Match those groups having records greater than 1.
Then group again to project all the duplicate names as an array.
The Code:
db.collection.aggregate([
{$group:{"_id":"$name","name":{$first:"$name"},"count":{$sum:1}}},
{$match:{"count":{$gt:1}}},
{$project:{"name":1,"_id":0}},
{$group:{"_id":null,"duplicateNames":{$push:"$name"}}},
{$project:{"_id":0,"duplicateNames":1}}
])
o/p:
{ "duplicateNames" : [ "ksqn291", "ksqn29123213Test" ] }
The answer anhic gave can be very inefficient if you have a large database and the attribute name is present only in some of the documents.
To improve efficiency you can add a $match to the aggregation.
db.collection.aggregate(
{"$match": {"name" :{ "$ne" : null } } },
{"$group" : {"_id": "$name", "count": { "$sum": 1 } } },
{"$match": {"count" : {"$gt": 1} } },
{"$project": {"name" : "$_id", "_id" : 0} }
)
Another option is to use $sortByCount stage.
db.collection.aggregate([
{ $sortByCount: '$name' }
]
This is the combination of $group & $sort.

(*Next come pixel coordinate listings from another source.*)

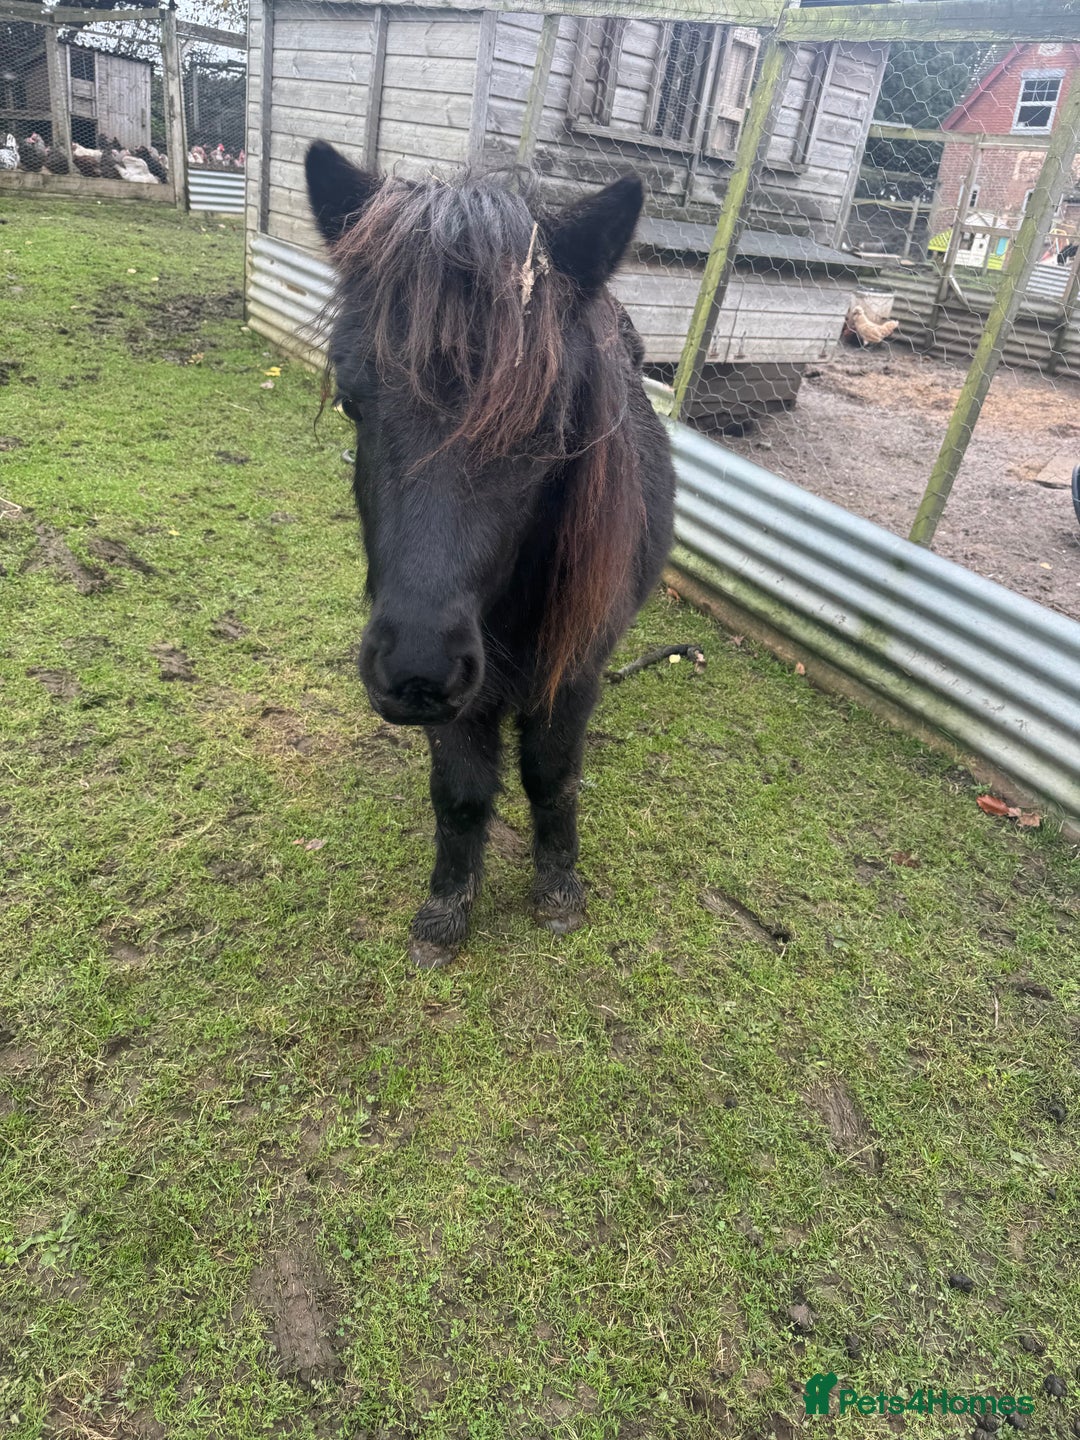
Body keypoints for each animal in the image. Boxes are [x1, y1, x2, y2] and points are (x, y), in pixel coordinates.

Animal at [305, 142, 676, 968]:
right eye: (351, 400)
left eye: (548, 426)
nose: (415, 669)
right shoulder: (458, 697)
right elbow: (462, 793)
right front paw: (447, 909)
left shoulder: (573, 668)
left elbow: (550, 776)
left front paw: (558, 889)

The $sortByCount stage is equivalent to the following $group + $sort sequence:
{ $group: { _id: <expression>, count: { $sum: 1 } } },
{ $sort: { count: -1 } }
db.getCollection('orders').aggregate([
{$group: {
_id: {name: "$name"},
uniqueIds: {$addToSet: "$_id"},
count: {$sum: 1}
}
},
{$match: {
count: {"$gt": 1}
}
}
])
First Group Query the group according to the fields.
Then we check the unique Id and count it, If count is greater then 1 then the field is duplicate in the entire collection so that thing is to be handle by $match query.

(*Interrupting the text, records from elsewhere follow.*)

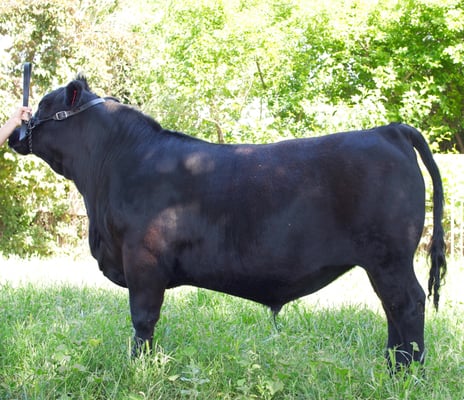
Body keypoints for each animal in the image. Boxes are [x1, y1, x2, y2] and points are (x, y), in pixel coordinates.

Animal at [9, 76, 446, 368]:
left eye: (44, 105)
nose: (14, 132)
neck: (114, 164)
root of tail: (388, 130)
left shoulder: (142, 261)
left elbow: (143, 319)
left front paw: (139, 367)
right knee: (393, 308)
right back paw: (391, 365)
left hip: (389, 257)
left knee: (407, 304)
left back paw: (406, 371)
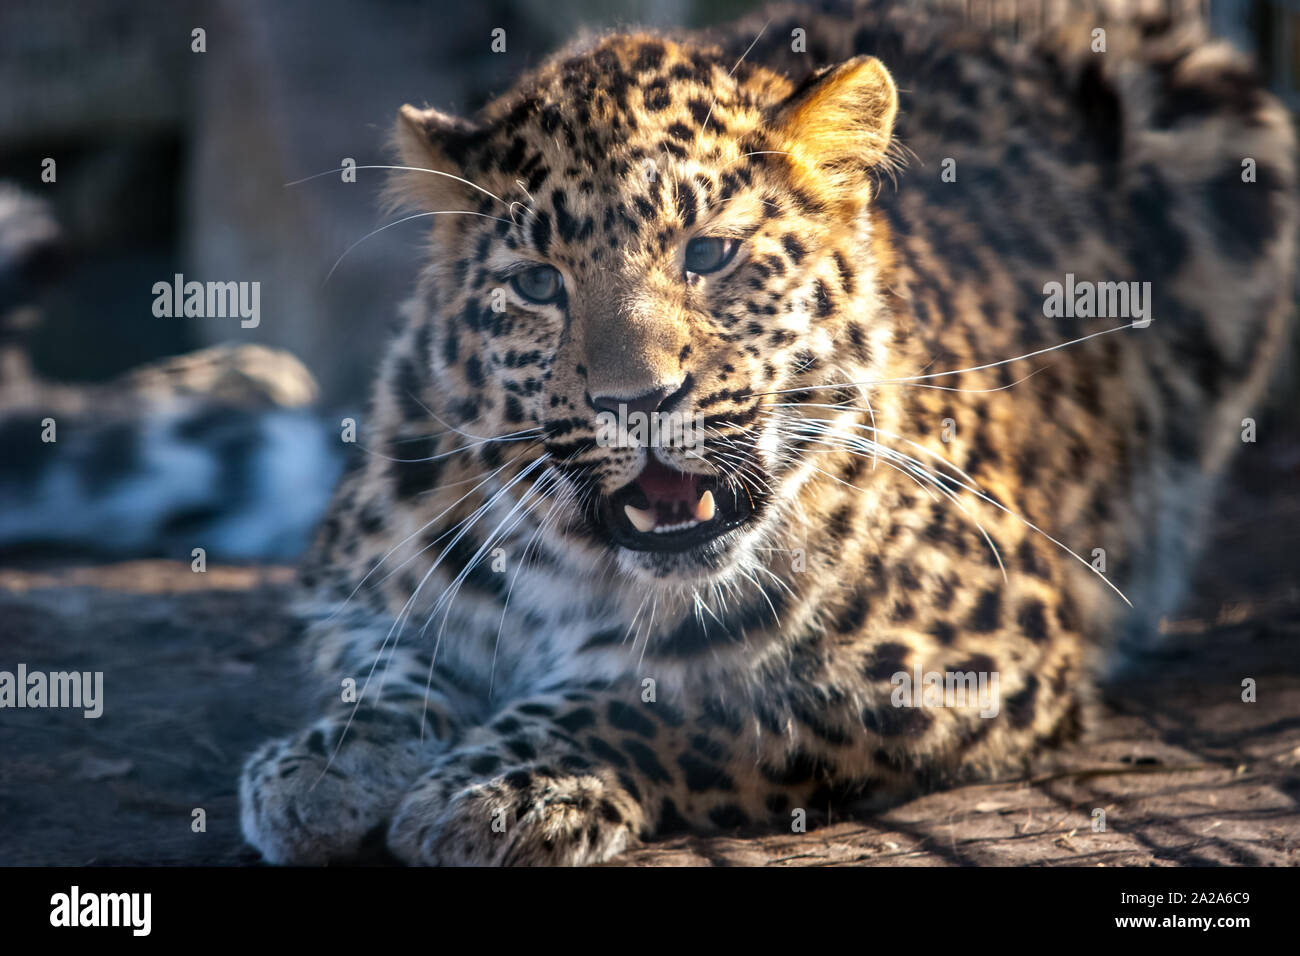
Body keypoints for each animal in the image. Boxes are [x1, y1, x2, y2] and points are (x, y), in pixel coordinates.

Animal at [238, 0, 1297, 865]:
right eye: (538, 284)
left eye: (709, 254)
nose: (638, 399)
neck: (588, 574)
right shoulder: (349, 589)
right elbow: (378, 670)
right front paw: (322, 769)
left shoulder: (972, 646)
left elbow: (678, 699)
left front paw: (502, 785)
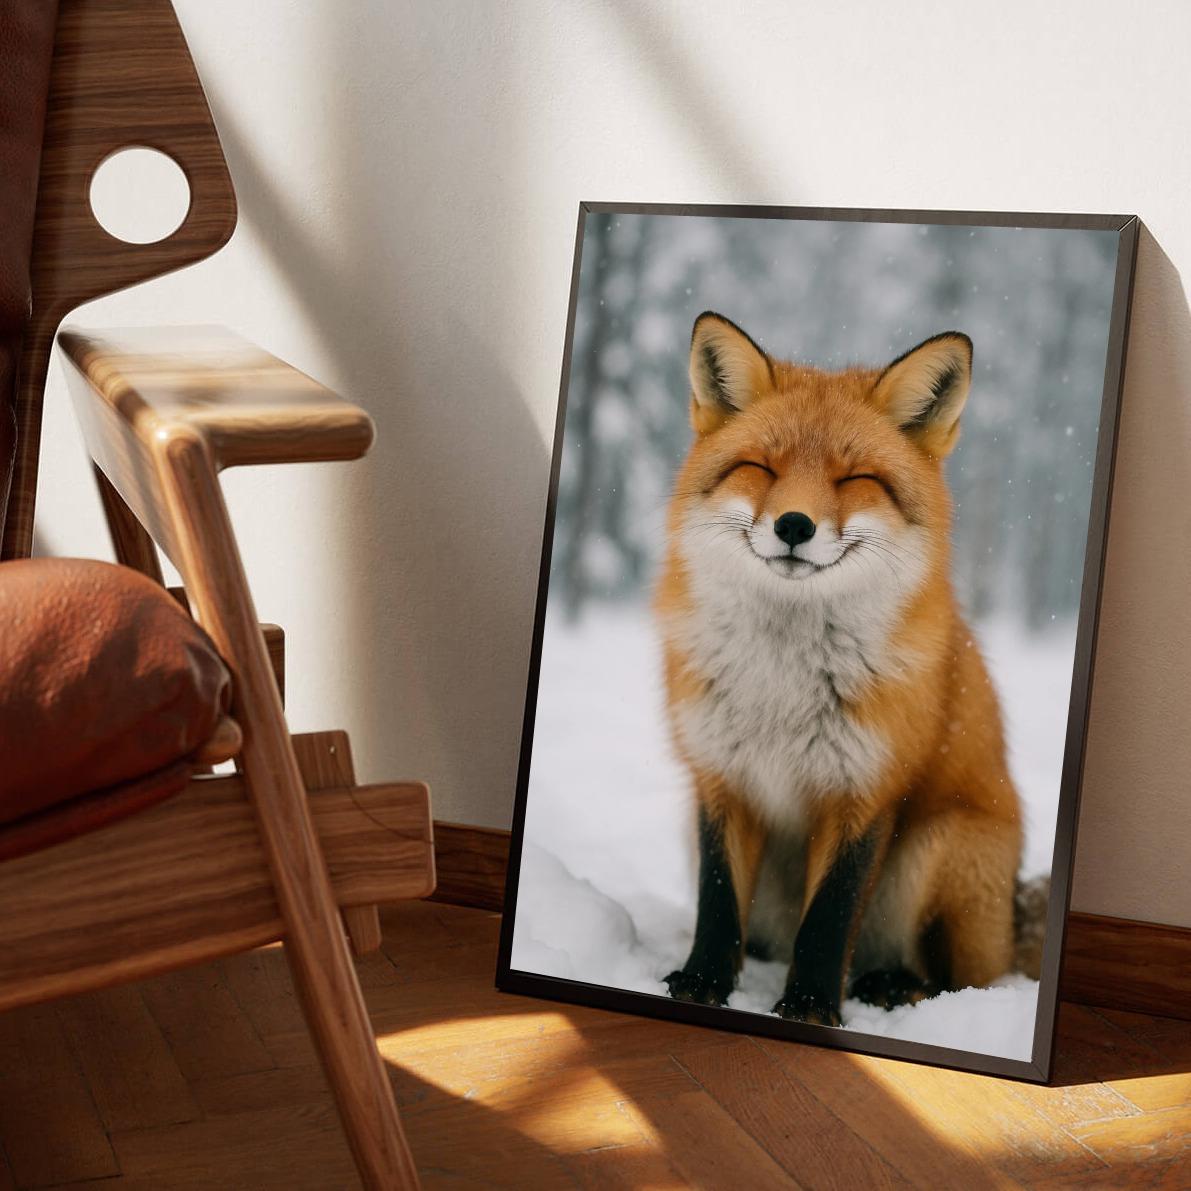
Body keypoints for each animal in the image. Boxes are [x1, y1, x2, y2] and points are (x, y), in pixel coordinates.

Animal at [655, 311, 1025, 1026]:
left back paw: (893, 987)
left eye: (854, 480)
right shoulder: (719, 776)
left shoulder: (867, 787)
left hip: (941, 847)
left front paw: (808, 1009)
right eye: (761, 468)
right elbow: (718, 902)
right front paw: (704, 982)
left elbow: (828, 916)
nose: (794, 525)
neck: (782, 680)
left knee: (965, 982)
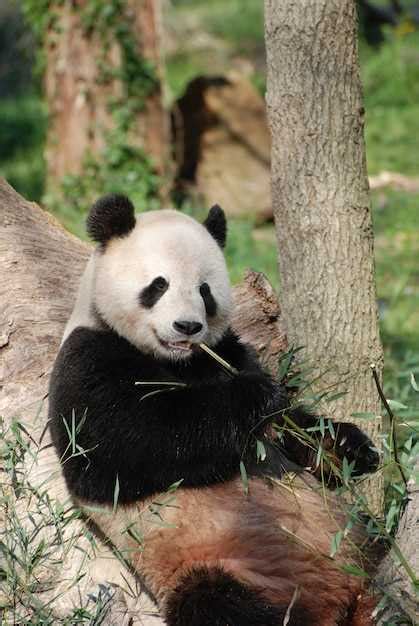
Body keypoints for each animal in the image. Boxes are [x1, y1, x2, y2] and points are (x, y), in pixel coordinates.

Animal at [50, 193, 380, 620]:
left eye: (205, 290)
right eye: (159, 285)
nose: (187, 327)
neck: (177, 362)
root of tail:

this is how we can achieve this in mongoDB compass
In case you need to see all duplicated rows:
db.collection.aggregate([
{"$group" : { "_id": "$name", "count": { "$sum": 1 },"data": { "$push": "$$ROOT" }}},
{"$unwind": "$data"},
{"$match": {"_id" :{ "$ne" : null } , "count" : {"$gt": 1} } },
]);
If somebody is looking for a query for duplicates with an extra "$and" where clause, like "and where someOtherField is true"

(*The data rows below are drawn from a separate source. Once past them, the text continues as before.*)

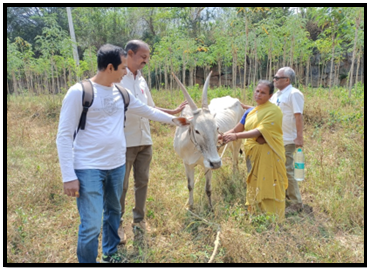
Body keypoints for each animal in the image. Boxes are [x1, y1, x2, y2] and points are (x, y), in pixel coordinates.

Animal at [172, 71, 244, 209]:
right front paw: (191, 206)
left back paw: (234, 177)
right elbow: (190, 186)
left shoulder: (208, 165)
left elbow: (208, 188)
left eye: (216, 128)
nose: (216, 163)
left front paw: (210, 208)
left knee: (235, 160)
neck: (192, 148)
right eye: (197, 131)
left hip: (237, 140)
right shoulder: (187, 163)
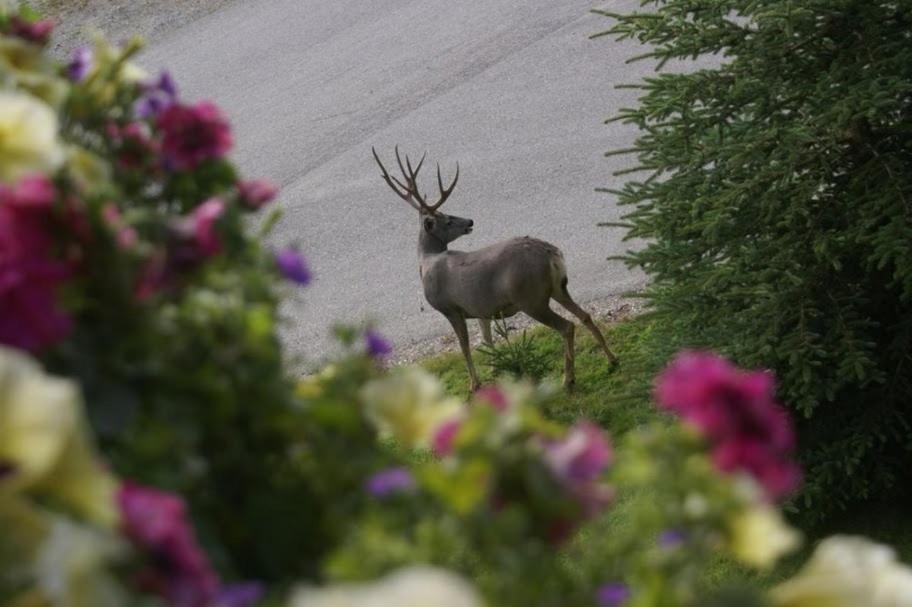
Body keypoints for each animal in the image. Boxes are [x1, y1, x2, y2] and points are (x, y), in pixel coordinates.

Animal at [370, 148, 620, 394]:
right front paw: (495, 368)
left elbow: (465, 346)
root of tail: (551, 252)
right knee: (584, 315)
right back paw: (612, 359)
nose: (469, 221)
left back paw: (568, 379)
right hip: (559, 287)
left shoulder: (451, 308)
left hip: (530, 297)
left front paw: (474, 384)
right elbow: (487, 340)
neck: (427, 261)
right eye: (448, 219)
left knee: (567, 326)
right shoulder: (481, 309)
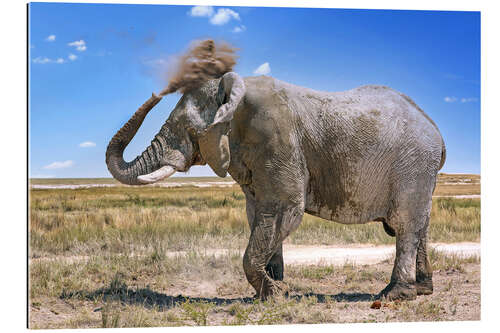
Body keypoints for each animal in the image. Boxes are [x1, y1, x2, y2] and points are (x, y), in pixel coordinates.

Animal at [104, 71, 446, 300]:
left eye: (187, 129)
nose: (155, 93)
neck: (235, 92)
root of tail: (435, 129)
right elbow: (258, 215)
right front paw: (274, 288)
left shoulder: (276, 139)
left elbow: (284, 209)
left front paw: (273, 294)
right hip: (420, 170)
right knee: (421, 224)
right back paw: (423, 289)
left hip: (413, 164)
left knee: (405, 225)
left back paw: (393, 295)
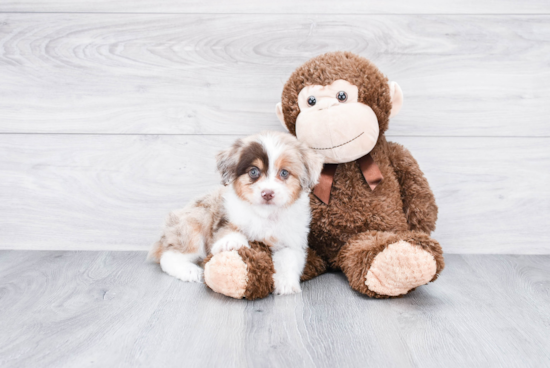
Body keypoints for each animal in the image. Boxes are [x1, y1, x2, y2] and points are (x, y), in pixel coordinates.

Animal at [149, 131, 326, 294]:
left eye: (284, 173)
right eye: (254, 172)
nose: (267, 193)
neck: (265, 214)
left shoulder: (292, 241)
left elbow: (289, 259)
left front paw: (286, 283)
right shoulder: (224, 217)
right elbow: (230, 229)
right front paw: (231, 241)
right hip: (192, 226)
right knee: (169, 256)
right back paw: (189, 271)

The trick is to start with that other $match, because after the grouping you don't have all the data available anymore
// Do a first match before the grouping
{ $match: { "someOtherField": true }},
{ $group: {
_id: { name: "$name" },
count: { $sum: 1 }
}},
{ $match: { count: { $gte: 2 } }},
I searched for a very long time to find this notation, hope I can help somebody with the same problem
Search for duplicates in Compass Mongo db using $sortByCount
[screenshot]: https://i.stack.imgur.com/L85QV.png
Sometimes you want to find duplicates regardless the case, when you want to create a case insensitive index for instance. In this case you can use this aggregation pipeline
db.collection.aggregate([
{'$group': {'_id': {'$toLower': '$name'}, 'count': { '$sum': 1 }, 'duplicates': { '$push': '$$ROOT' } } },
{'$match': { 'count': { '$gt': 1 } }
]);
Explanation:
group by name but first change the case to lower case and push the docs to the duplicates array.
match those groups having records greater than 1 (the duplicates).